Hatta stadlar veya kahvehaneler bile bir partinin lokali haline gelmemelidir. Zira parti lokali tabelasından bellidir ve oraya gitmek isteyenin tercihi de bellidir. Aslında dernekler ile partiler arasındaki çizgi de net olmalıdır. Zira partiler de zaten bir tür “siyasi dernek”tir. Particilik yapmak isteyenler partiye, dernekçilik yapmak isteyenler derneğe üye olur ve faaliyetine iştirak eder.

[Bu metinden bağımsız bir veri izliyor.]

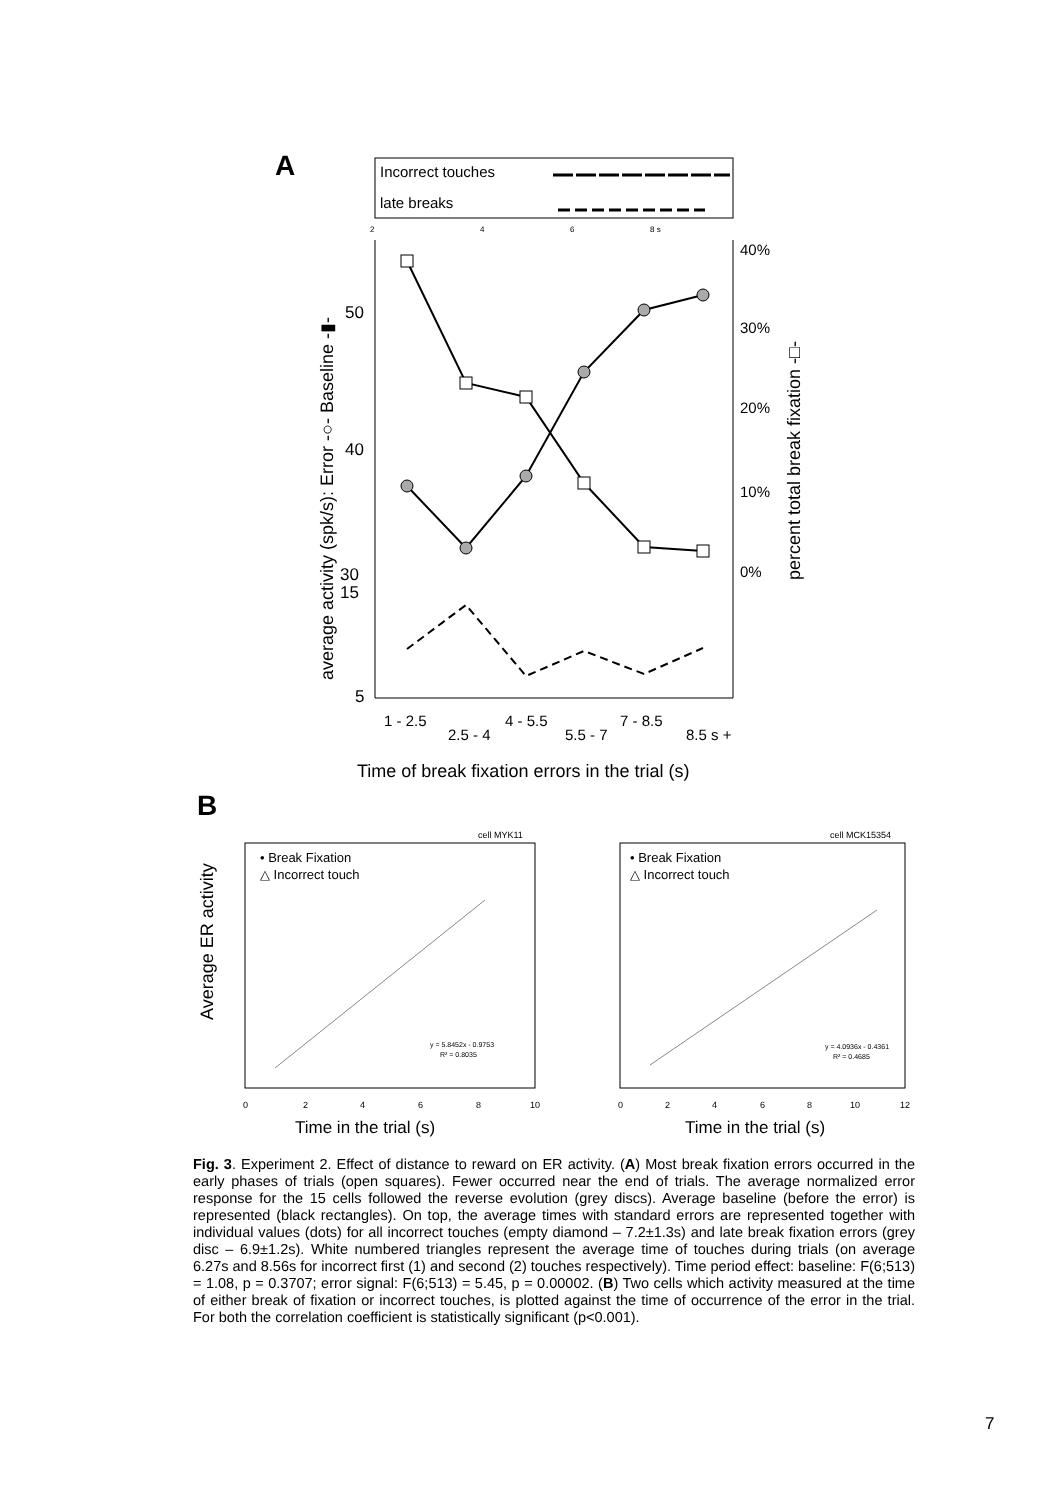A
Incorrect touches
late breaks
2
4
6
8 s
50
40
30
15
5
40%
30%
20%
10%
0%
average activity (spk/s): Error -○- Baseline -▮-
percent total break fixation -□-
1 - 2.5
2.5 - 4
4 - 5.5
5.5 - 7
7 - 8.5
8.5 s +
Time of break fixation errors in the trial (s)
B
cell MYK11
cell MCK15354
• Break Fixation
△ Incorrect touch
• Break Fixation
△ Incorrect touch
y = 5.8452x - 0.9753
R² = 0.8035
y = 4.0936x - 0.4361
R² = 0.4685
Average ER activity
Time in the trial (s)
Time in the trial (s)
0
2
4
6
8
10
0
2
4
6
8
10
12
Fig. 3. Experiment 2. Effect of distance to reward on ER activity. (A) Most break fixation errors occurred in the early phases of trials (open squares). Fewer occurred near the end of trials. The average normalized error response for the 15 cells followed the reverse evolution (grey discs). Average baseline (before the error) is represented (black rectangles). On top, the average times with standard errors are represented together with individual values (dots) for all incorrect touches (empty diamond – 7.2±1.3s) and late break fixation errors (grey disc – 6.9±1.2s). White numbered triangles represent the average time of touches during trials (on average 6.27s and 8.56s for incorrect first (1) and second (2) touches respectively). Time period effect: baseline: F(6;513) = 1.08, p = 0.3707; error signal: F(6;513) = 5.45, p = 0.00002. (B) Two cells which activity measured at the time of either break of fixation or incorrect touches, is plotted against the time of occurrence of the error in the trial. For both the correlation coefficient is statistically significant (p<0.001).
7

Memurlara gelince; makam sahibi memurlara makamda ve diğer memurlara da mesaide siyaset yasaktır ve öyle olmalıdır. Memur, mesaisinde devletin ve aslında milletin emrindedir ve milletin hizmetkârıdır. Makamda veya mesaide siyaset yapılırsa iktidar partisi devlet partisi haline getirilmiş olur ki bu demokrasiyi ve hukuk devletini öldürmektir.
Siyaset yapması serbest olan amirin ve memurun ömrünün tümü devlete ait olmadığına göre sivil alanda kalmak ve mesaisinde siyasi tarafını belli etmemek kaydıyla mesaisinden kalan zamanda siyasetle ilgilenmesi yanlış ve yasak değildir. (Bir kişinin kıyafetinden ve benzeri dış özelliklerinden dünya görüşünün belli olabilmesi ile kişinin siyasi tercihini göstere göstere iş yapması başka şeylerdir. Bu ikisi de birbirine karıştırılmamalıdır.).

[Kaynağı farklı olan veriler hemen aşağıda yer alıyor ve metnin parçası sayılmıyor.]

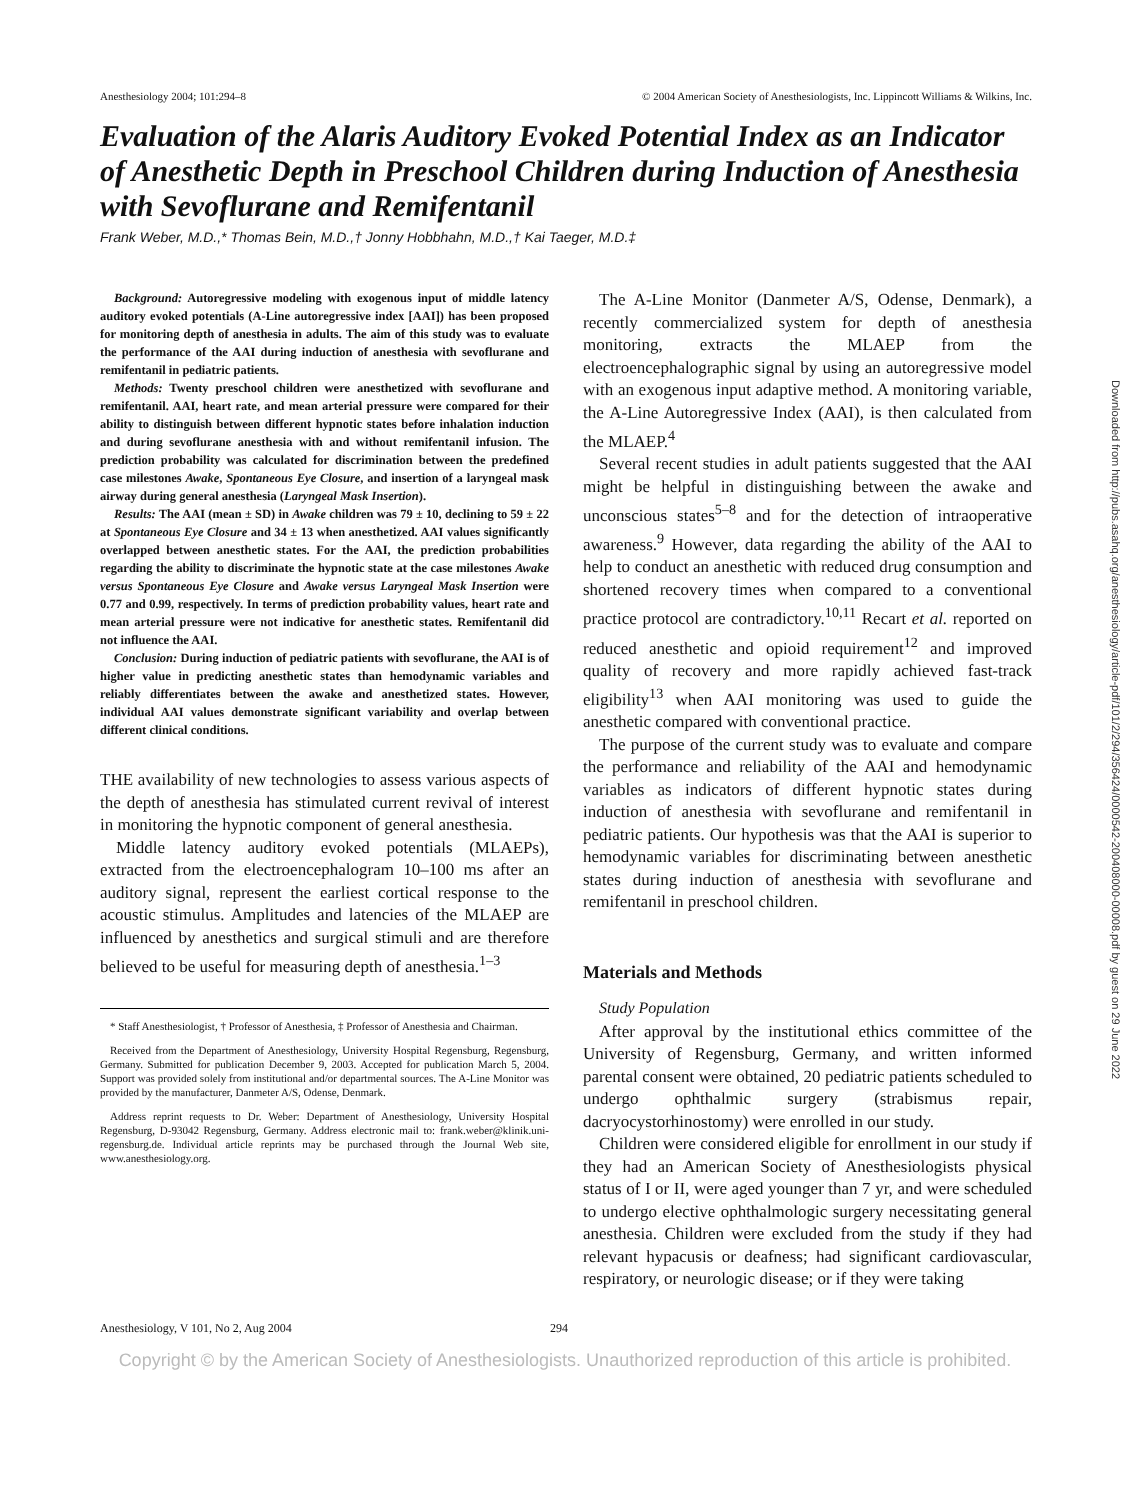Anesthesiology 2004; 101:294–8 © 2004 American Society of Anesthesiologists, Inc. Lippincott Williams & Wilkins, Inc.
Evaluation of the Alaris Auditory Evoked Potential Index as an Indicator of Anesthetic Depth in Preschool Children during Induction of Anesthesia with Sevoflurane and Remifentanil
Frank Weber, M.D.,* Thomas Bein, M.D.,† Jonny Hobbhahn, M.D.,† Kai Taeger, M.D.‡
Background: Autoregressive modeling with exogenous input of middle latency auditory evoked potentials (A-Line autoregressive index [AAI]) has been proposed for monitoring depth of anesthesia in adults. The aim of this study was to evaluate the performance of the AAI during induction of anesthesia with sevoflurane and remifentanil in pediatric patients.
Methods: Twenty preschool children were anesthetized with sevoflurane and remifentanil. AAI, heart rate, and mean arterial pressure were compared for their ability to distinguish between different hypnotic states before inhalation induction and during sevoflurane anesthesia with and without remifentanil infusion. The prediction probability was calculated for discrimination between the predefined case milestones Awake, Spontaneous Eye Closure, and insertion of a laryngeal mask airway during general anesthesia (Laryngeal Mask Insertion).
Results: The AAI (mean ± SD) in Awake children was 79 ± 10, declining to 59 ± 22 at Spontaneous Eye Closure and 34 ± 13 when anesthetized. AAI values significantly overlapped between anesthetic states. For the AAI, the prediction probabilities regarding the ability to discriminate the hypnotic state at the case milestones Awake versus Spontaneous Eye Closure and Awake versus Laryngeal Mask Insertion were 0.77 and 0.99, respectively. In terms of prediction probability values, heart rate and mean arterial pressure were not indicative for anesthetic states. Remifentanil did not influence the AAI.
Conclusion: During induction of pediatric patients with sevoflurane, the AAI is of higher value in predicting anesthetic states than hemodynamic variables and reliably differentiates between the awake and anesthetized states. However, individual AAI values demonstrate significant variability and overlap between different clinical conditions.
THE availability of new technologies to assess various aspects of the depth of anesthesia has stimulated current revival of interest in monitoring the hypnotic component of general anesthesia.
Middle latency auditory evoked potentials (MLAEPs), extracted from the electroencephalogram 10–100 ms after an auditory signal, represent the earliest cortical response to the acoustic stimulus. Amplitudes and latencies of the MLAEP are influenced by anesthetics and surgical stimuli and are therefore believed to be useful for measuring depth of anesthesia.<sup>1–3</sup>
* Staff Anesthesiologist, † Professor of Anesthesia, ‡ Professor of Anesthesia and Chairman.
Received from the Department of Anesthesiology, University Hospital Regensburg, Regensburg, Germany. Submitted for publication December 9, 2003. Accepted for publication March 5, 2004. Support was provided solely from institutional and/or departmental sources. The A-Line Monitor was provided by the manufacturer, Danmeter A/S, Odense, Denmark.
Address reprint requests to Dr. Weber: Department of Anesthesiology, University Hospital Regensburg, D-93042 Regensburg, Germany. Address electronic mail to: frank.weber@klinik.uni-regensburg.de. Individual article reprints may be purchased through the Journal Web site, www.anesthesiology.org.
The A-Line Monitor (Danmeter A/S, Odense, Denmark), a recently commercialized system for depth of anesthesia monitoring, extracts the MLAEP from the electroencephalographic signal by using an autoregressive model with an exogenous input adaptive method. A monitoring variable, the A-Line Autoregressive Index (AAI), is then calculated from the MLAEP.<sup>4</sup>
Several recent studies in adult patients suggested that the AAI might be helpful in distinguishing between the awake and unconscious states<sup>5–8</sup> and for the detection of intraoperative awareness.<sup>9</sup> However, data regarding the ability of the AAI to help to conduct an anesthetic with reduced drug consumption and shortened recovery times when compared to a conventional practice protocol are contradictory.<sup>10,11</sup> Recart et al. reported on reduced anesthetic and opioid requirement<sup>12</sup> and improved quality of recovery and more rapidly achieved fast-track eligibility<sup>13</sup> when AAI monitoring was used to guide the anesthetic compared with conventional practice.
The purpose of the current study was to evaluate and compare the performance and reliability of the AAI and hemodynamic variables as indicators of different hypnotic states during induction of anesthesia with sevoflurane and remifentanil in pediatric patients. Our hypothesis was that the AAI is superior to hemodynamic variables for discriminating between anesthetic states during induction of anesthesia with sevoflurane and remifentanil in preschool children.
Materials and Methods
Study Population
After approval by the institutional ethics committee of the University of Regensburg, Germany, and written informed parental consent were obtained, 20 pediatric patients scheduled to undergo ophthalmic surgery (strabismus repair, dacryocystorhinostomy) were enrolled in our study.
Children were considered eligible for enrollment in our study if they had an American Society of Anesthesiologists physical status of I or II, were aged younger than 7 yr, and were scheduled to undergo elective ophthalmologic surgery necessitating general anesthesia. Children were excluded from the study if they had relevant hypacusis or deafness; had significant cardiovascular, respiratory, or neurologic disease; or if they were taking
Anesthesiology, V 101, No 2, Aug 2004 294
Copyright © by the American Society of Anesthesiologists. Unauthorized reproduction of this article is prohibited.
Downloaded from http://pubs.asahq.org/anesthesiology/article-pdf/101/2/294/356424/0000542-200408000-00008.pdf by guest on 29 June 2022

Siyasetçiden doğrudan emir alan üst düzey memurun (bürokratın) bu emri savsaklaması yanlıştır. Hele bunu siyasi tercihi sebebiyle yaparsa, bu, hizmetkârı olduğu millete ihanet etmek derecesinde bir yanlış olur. Zira demokraside son sözü siyaset söyler. Aksi halde demokrasi ölmüş ve bürokratik oligarşi ve vesayet sistemi devreye girmiş olur.
Siyasetçiden gelen emri yanlış bulan, içine sindiremeyen ya da adaletsiz gören bürokrata düşen, itaatsizlik etmek değil hukuku işletmektir. Zira siyasetin de belli ölçüde hukuki denetimi vardır.
Ama hukuka aykırı olmayan emirlere uymak içine sinmiyorsa, bürokrata düşen istifa etmektir.